*** Opening of Data for this task ***

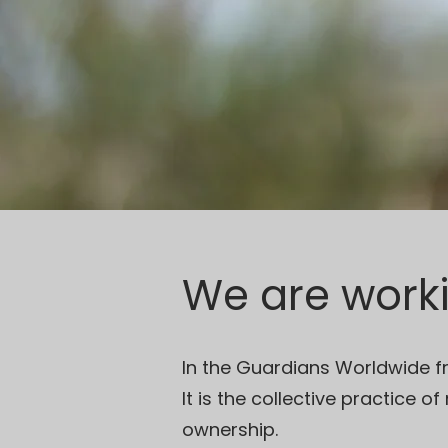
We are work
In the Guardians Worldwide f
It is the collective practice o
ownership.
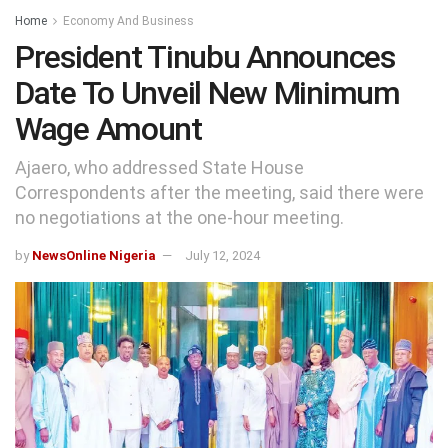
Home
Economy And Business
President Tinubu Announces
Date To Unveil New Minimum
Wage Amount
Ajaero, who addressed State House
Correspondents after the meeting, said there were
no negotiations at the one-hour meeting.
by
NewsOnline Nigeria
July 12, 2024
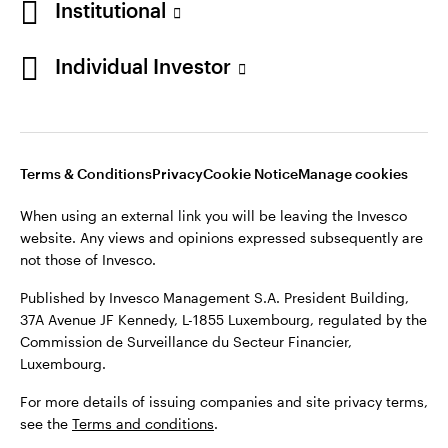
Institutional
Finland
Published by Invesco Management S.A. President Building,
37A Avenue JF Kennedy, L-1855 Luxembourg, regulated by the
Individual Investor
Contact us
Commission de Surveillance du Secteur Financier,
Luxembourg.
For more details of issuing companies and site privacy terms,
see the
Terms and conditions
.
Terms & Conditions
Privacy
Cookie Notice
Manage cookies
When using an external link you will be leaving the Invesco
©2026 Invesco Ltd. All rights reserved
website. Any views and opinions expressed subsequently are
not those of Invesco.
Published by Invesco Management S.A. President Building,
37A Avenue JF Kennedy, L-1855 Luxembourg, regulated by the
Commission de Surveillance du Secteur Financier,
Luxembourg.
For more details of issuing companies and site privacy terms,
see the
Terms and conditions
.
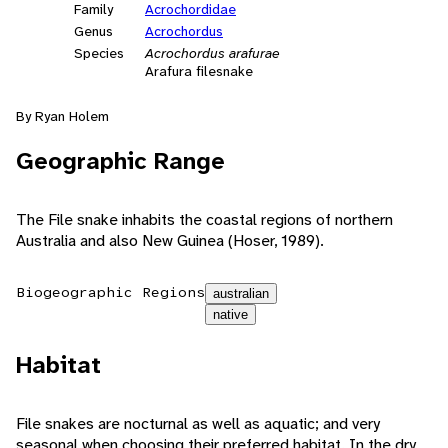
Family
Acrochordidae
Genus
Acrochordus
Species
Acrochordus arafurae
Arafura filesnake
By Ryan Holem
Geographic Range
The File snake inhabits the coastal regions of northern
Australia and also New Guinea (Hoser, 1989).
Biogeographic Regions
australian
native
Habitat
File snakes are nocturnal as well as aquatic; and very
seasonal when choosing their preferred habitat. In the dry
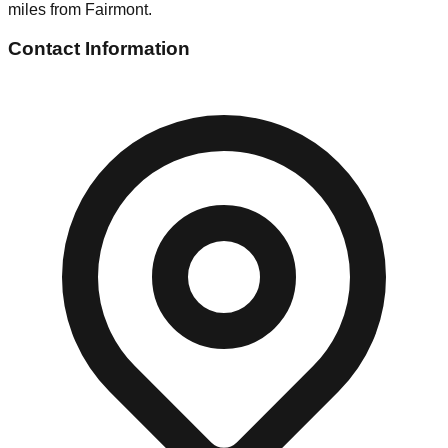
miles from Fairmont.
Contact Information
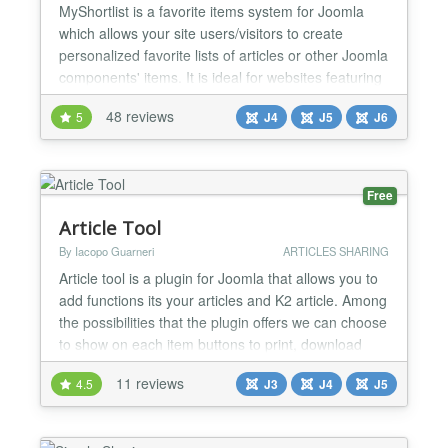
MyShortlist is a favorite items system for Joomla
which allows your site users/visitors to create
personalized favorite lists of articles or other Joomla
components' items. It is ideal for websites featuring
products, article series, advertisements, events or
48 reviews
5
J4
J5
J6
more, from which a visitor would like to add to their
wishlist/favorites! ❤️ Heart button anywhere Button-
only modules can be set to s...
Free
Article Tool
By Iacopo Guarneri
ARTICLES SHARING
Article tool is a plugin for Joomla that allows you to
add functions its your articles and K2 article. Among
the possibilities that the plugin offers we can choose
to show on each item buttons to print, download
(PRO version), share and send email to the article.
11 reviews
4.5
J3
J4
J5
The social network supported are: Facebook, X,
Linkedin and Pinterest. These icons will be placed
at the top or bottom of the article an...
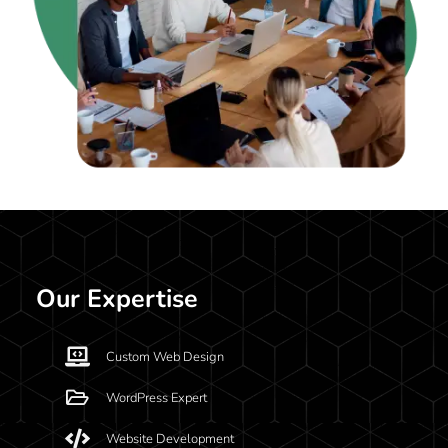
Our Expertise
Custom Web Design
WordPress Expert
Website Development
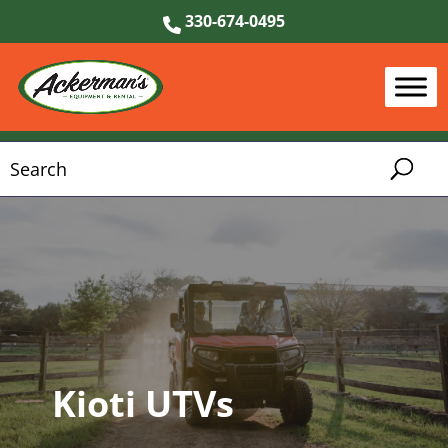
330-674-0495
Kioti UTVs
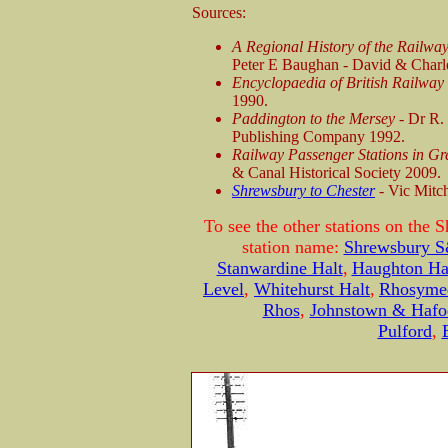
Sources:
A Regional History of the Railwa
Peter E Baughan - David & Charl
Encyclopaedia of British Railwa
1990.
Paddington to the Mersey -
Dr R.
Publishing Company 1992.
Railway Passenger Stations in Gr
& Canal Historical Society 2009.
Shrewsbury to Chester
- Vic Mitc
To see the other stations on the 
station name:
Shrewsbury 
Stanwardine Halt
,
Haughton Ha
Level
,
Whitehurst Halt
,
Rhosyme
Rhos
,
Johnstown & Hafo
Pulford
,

*** Close of Data for this task ***

• **What is expected**: Give only the number of lines in the rows above that contain the string "meeting". Case matters.

• **Solved problem**: 2